Submitted by: Johnny Harrold
A petrol attendent is filling a man's car, when he notices that a small penguin was sitting in the back seat. The attendant turns to the man and asks what the deal is with the penguin.
"Well" the man says. "I found the little guy a few weeks ago wandering around looking sad. I've been going crazy thinking of things I can do for him."
"There's a zoo just down the road," replies the attendant. "Why don't you take him there".
The man thanks the attendant, pays, and drives off to the zoo.
A few days later the man pulls up to the petrol station and again is met by the attendant who notices that the penguin is still in the back of the car.
"I thought you were taking him to the zoo" asks the attendant.
"I did thanks" answers the man. "He loved it, so I'm taking him to the beach today".
Submitted by: Johnny Harrold
A violinist was convinced that he could use his musical talent to tame wild animals.

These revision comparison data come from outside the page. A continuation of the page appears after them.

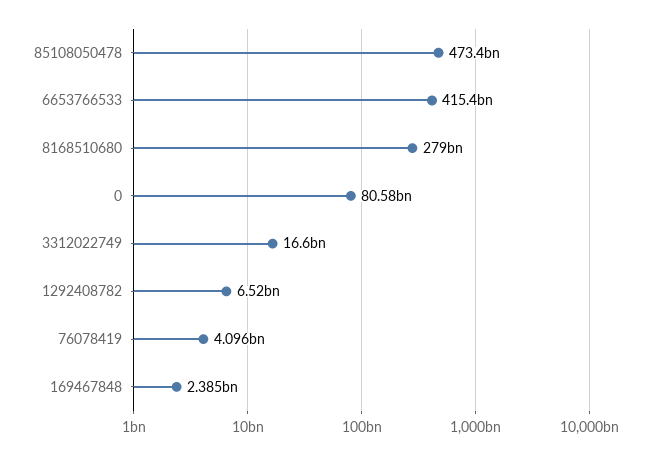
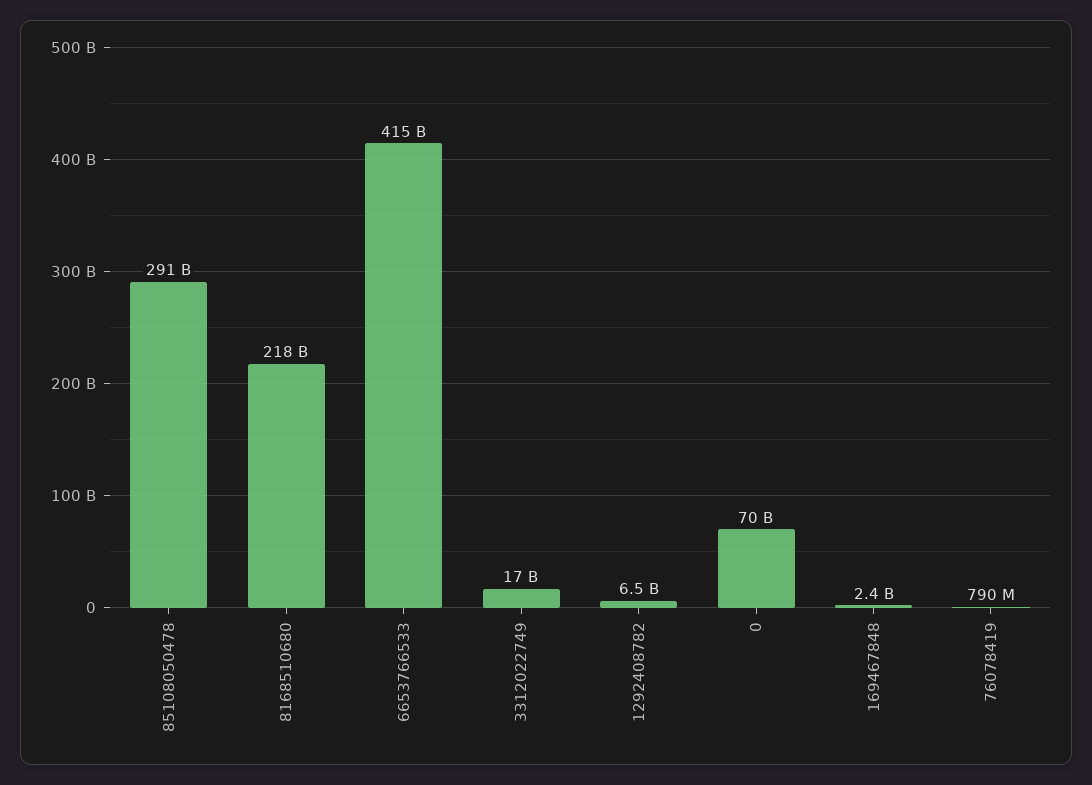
  {
-   "85108050478": 473400000000,
+   "85108050478": 291000000000,
    "6653766533": 415400000000,
-   "8168510680": 279000000000,
+   "8168510680": 218000000000,
-   "0": 80580000000,
+   "0": 70000000000,
    "3312022749": 16600000000,
    "1292408782": 6520000000,
-   "76078419": 4096000000,
+   "76078419": 790000000,
    "169467848": 2385000000
  }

So, violin in hand, he travelled to the heart of the African jungle to prove it.
No sooner had he begun to play than the jungle clearing was filled with animals of all kinds gathering to hear him play. Birds, lions, hippos, elephants - all stood around, entranced by his beautiful music.
Just then, a crocodile crept out of a nearby river and into the clearing, and - snap!- gobbled up the violinist.
The other animals were extremely angry. "What on earth did you do that for?" they demanded.
"Eh?" said the crocodile, cupping its hand to its ear.
A giant panda went into a cafe and ordered a cheeseburger. It sat there quietly eating the cheeseburger, then it got up, took out a gun, shot the waiter, and walked outside.
"Did you see that?" exclaimed a customer. "Why did he do that?" he asked the manager. The manager looked up from the book he was leafing through. "I'm looking it up in the dictionary," he replied. "It says here: "Panda, eats shoots and leaves."